• _Quoted passage_:
The world has changed...
Once upon a time, computers did what you told them. Run a command, start a daemon, (later) click a button, and stuff you asked for got done. Including network requests (besides DNS/DHCP plumbing perhaps).
Many Unix users are still under the conception that things work this way, but
by ~2010 (give or take several years), it has changed.
Regular Folks
"The internet has progressed from smart people in front of dumb
terminals, to dumb people in front of smart terminals."
That was a flippant signature from the golden 90s, and while becoming true at the time, has only squared and cubed in recent times. (They are not always dumb either, many just have other things to do.)
IT is now designed for regular folks, especially after the rise of mobile. Governments are interested in the PII, whereabouts, and relationships of everyone, and there is a significant amount of money to be made selling it from a commercial angle.
There's been a big push to make computers work independently and not need manual intervention any longer.
Whereas in the past you might download and install security patches, nowadays they are done automatically. You might have asked for weather info, now delivered automatically. Sounds good.
Here's where the negative side appears—you are not asked.
Every program you run is logged and uploaded to the mothership, ostensibly for anti-malware purposes.
Regular folks need this to some extent, but experts are now given fewer and fewer opportunities to diverge.
Any control-panels they bothered to implement are being removed.
Apple and later FLOSS folks like Gnome pioneered this philosophy. The latter would prefer to not even give you an option, much less a conservative default. And when Uncle Sam started handing out mountains of money and "an offer you can't refuse" after 9/11, M$ (true to it's old slashdot nickname), came-a-runnin' to the party to get
first in line.
Non-consensual spyware is now euphemized as "telemetry." It is now mainstream, and for you own good.

[Excerpts from a layout annotation set]

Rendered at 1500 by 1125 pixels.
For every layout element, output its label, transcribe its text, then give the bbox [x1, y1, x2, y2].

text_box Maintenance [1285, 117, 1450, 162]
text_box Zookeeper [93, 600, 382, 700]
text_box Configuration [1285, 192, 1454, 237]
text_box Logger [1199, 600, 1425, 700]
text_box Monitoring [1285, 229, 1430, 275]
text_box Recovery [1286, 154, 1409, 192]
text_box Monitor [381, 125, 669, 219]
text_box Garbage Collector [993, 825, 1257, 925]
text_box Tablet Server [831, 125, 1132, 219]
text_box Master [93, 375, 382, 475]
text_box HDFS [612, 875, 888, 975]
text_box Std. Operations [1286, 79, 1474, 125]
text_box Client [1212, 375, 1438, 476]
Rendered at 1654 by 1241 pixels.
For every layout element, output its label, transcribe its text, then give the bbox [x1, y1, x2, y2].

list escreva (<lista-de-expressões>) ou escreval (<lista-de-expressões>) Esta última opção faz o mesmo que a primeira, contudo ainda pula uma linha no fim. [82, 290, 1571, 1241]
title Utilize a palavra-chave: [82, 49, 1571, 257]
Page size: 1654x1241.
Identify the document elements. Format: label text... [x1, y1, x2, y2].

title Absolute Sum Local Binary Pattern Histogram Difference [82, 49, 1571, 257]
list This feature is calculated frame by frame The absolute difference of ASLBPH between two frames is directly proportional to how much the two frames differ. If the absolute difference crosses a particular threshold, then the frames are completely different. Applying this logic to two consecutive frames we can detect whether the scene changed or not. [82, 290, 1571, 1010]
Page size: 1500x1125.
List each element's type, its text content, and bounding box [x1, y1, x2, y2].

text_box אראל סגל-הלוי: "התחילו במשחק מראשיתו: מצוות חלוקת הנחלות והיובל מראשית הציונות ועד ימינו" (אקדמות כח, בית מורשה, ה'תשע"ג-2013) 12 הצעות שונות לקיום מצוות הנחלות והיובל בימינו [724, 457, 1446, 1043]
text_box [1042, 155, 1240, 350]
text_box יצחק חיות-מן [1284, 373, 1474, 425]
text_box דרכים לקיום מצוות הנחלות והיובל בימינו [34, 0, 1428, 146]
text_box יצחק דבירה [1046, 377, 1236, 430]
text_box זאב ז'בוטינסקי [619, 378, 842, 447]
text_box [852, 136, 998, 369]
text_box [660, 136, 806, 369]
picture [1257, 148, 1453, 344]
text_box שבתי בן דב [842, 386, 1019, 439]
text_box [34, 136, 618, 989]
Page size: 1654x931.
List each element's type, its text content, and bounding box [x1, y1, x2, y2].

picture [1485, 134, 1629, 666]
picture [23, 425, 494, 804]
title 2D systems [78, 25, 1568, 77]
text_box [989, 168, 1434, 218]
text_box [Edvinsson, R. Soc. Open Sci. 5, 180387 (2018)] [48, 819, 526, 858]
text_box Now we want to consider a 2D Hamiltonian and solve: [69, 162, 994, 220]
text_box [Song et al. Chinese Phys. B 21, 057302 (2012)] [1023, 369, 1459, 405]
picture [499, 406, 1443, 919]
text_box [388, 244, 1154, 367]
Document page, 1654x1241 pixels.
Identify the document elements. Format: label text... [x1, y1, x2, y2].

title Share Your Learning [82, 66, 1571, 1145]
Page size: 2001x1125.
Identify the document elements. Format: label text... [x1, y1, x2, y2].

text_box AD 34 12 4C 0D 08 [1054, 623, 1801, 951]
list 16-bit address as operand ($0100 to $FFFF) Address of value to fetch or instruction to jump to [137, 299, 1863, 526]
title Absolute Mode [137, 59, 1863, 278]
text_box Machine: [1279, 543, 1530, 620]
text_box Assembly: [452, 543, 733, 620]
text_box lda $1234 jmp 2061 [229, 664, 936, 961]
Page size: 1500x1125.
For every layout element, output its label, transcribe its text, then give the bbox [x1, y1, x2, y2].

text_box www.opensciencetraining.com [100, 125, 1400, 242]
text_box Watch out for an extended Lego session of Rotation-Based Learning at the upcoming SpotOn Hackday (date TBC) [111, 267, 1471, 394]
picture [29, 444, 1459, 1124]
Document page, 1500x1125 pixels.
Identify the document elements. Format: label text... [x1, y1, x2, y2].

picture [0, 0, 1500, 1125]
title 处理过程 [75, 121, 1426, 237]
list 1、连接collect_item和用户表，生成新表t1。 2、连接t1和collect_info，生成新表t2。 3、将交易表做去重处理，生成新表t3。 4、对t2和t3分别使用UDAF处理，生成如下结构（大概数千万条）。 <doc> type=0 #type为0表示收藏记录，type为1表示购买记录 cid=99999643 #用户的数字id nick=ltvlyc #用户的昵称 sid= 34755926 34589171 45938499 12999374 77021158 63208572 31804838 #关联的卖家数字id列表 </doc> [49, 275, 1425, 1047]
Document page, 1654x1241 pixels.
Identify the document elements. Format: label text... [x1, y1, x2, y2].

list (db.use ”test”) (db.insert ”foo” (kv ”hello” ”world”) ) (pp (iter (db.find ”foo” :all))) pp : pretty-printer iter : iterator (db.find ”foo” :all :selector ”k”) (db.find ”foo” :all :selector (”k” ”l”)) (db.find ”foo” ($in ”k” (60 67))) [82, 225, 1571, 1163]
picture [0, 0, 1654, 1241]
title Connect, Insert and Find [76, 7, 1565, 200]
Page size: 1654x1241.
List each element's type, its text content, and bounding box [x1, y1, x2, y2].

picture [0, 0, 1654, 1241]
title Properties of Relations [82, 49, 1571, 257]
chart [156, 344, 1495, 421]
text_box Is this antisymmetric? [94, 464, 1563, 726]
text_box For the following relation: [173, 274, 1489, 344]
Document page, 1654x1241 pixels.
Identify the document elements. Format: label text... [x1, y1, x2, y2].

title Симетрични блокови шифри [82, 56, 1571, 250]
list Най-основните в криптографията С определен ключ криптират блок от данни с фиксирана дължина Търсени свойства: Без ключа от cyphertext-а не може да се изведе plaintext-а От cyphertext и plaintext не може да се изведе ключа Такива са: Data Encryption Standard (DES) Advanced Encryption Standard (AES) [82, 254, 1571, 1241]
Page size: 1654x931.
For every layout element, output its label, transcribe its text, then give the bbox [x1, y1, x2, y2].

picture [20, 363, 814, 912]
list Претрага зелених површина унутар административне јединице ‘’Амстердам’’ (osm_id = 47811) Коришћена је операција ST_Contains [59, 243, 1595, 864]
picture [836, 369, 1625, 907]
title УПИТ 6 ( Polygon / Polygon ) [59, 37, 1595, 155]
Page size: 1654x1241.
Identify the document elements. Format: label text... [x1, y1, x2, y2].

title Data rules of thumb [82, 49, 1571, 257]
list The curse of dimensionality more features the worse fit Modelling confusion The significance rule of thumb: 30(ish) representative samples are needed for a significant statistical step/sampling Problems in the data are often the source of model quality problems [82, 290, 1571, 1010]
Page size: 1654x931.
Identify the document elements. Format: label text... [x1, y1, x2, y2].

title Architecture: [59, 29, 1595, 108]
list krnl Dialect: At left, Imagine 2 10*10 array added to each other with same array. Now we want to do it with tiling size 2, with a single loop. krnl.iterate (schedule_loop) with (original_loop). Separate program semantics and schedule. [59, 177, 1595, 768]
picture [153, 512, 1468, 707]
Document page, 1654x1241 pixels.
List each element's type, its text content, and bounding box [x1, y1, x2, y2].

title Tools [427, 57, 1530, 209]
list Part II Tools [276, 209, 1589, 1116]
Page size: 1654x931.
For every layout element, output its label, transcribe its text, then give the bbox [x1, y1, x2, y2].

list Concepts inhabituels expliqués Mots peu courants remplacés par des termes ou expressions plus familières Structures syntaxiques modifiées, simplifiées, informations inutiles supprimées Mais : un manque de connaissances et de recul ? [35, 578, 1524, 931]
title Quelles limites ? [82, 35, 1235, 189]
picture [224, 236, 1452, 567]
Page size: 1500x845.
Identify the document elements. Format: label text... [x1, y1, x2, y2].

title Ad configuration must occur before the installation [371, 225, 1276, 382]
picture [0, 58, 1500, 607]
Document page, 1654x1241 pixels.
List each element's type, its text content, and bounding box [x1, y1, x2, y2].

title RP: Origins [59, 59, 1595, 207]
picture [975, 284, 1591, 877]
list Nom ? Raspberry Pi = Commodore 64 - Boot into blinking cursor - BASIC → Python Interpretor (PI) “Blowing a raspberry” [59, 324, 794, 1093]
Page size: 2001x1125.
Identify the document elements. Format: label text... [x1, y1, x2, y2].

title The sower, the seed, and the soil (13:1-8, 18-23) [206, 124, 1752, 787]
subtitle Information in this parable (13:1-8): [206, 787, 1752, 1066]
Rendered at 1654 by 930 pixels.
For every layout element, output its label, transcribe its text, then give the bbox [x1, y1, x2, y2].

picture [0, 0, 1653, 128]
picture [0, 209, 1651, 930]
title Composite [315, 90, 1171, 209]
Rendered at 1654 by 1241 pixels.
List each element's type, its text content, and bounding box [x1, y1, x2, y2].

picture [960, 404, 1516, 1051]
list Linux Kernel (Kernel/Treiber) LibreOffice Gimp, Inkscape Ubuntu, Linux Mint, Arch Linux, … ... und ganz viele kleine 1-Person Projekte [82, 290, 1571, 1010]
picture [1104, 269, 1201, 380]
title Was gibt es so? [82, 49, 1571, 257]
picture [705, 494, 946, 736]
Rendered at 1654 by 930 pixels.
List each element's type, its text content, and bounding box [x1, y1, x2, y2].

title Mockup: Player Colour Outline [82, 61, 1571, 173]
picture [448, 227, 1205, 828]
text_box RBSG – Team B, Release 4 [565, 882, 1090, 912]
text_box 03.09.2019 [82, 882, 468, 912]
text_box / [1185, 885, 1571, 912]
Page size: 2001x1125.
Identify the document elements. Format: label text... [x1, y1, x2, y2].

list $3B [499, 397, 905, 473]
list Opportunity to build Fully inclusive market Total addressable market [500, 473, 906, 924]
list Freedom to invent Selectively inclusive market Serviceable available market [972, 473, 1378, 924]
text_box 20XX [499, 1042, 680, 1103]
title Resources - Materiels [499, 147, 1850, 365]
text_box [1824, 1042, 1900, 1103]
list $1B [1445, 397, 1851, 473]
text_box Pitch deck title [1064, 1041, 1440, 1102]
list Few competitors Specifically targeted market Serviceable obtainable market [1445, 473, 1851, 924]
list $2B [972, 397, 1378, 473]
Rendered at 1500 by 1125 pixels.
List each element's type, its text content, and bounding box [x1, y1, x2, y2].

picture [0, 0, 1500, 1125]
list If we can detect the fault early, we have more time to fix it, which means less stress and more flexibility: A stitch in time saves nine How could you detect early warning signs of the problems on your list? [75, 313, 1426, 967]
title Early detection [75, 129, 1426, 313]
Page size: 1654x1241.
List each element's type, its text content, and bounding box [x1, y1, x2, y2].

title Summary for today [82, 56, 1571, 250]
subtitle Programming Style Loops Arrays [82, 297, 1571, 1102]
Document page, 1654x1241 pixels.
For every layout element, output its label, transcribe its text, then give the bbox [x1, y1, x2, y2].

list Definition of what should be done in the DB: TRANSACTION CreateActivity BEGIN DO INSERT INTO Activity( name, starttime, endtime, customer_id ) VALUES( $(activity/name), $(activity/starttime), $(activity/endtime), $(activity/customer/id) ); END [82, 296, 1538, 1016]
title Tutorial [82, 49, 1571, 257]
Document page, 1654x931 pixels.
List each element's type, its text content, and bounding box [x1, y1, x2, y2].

• _Exercise requirements_:
1. According to the essay on how computers have changed, what term is now used as a euphemism for non-consensual spyware?
2. Rewrite the essay on how computers have changed between "Any control-panels they" and "first in line.", inclusive, changing "Gnome" to "KDE".
3. Continue the essay on how computers have changed from its final sentence onward.

• _Response list_:
1. "Telemetry."

2.
Any control-panels they bothered to implement are being removed.
Apple and later FLOSS folks like KDE pioneered this philosophy. The latter would prefer to not even give you an option, much less a conservative default. And when Uncle Sam started handing out mountains of money and "an offer you can't refuse" after 9/11, M$ (true to it's old slashdot nickname), came-a-runnin' to the party to get
first in line.

3.
Mac OS
Run Little Snitch and you will be amazed at what's going on, just out of sight. Using iCloud or not, you are pwned:
For "security reasons" (bwah-hahah) you are not allowed to stop/configure daemons, as the boot volume is now read-only. </grin>
Aside, Many Modern Devs
...have little overlap with the oldschool labcoat set. If they've heard of RMS, it might be to sneer.
Grew up on social-media and mostly all-in with Microsoft's VS Code and telemetry. "But if we asked, everyone would say no!" is the refrain. These "got nothing to hide" folks love telemetry for their own apps as well.
Not all of them of course, and yes telemetry can be quite useful.
Linux
So now we're to Linux, perhaps the BSDs, as the last bastions of freedom/privacy:
https://ubuntuforums.org/showthread.php?t=1696699
Comments in that thread from just ten years ago have not aged very well. A lot of really confident folks making blanket statements that Linux, et al does not need such things. This is the misconception from the first paragraph, that we are not at risk. While largely true in 2011, not for long, eh?
All is not fine here. FLOSS has always been cash-poor—the pressure is on and only growing:
Canonical had a few missteps, selling searches to Amazon for example.
Mozilla Firefox (renowned for poor yet highly paid management), does tons of things behind your back, too many to list. I hope they are all legitimate, but "pocket" and "Mr. Robot" do not inspire.
Almost all of the modern-developer-set mentioned previously are using multiple Electron apps, each a telemetry extravaganza. Some of us are forced thru work commitments. Folks are adding metrics to their own apps as well.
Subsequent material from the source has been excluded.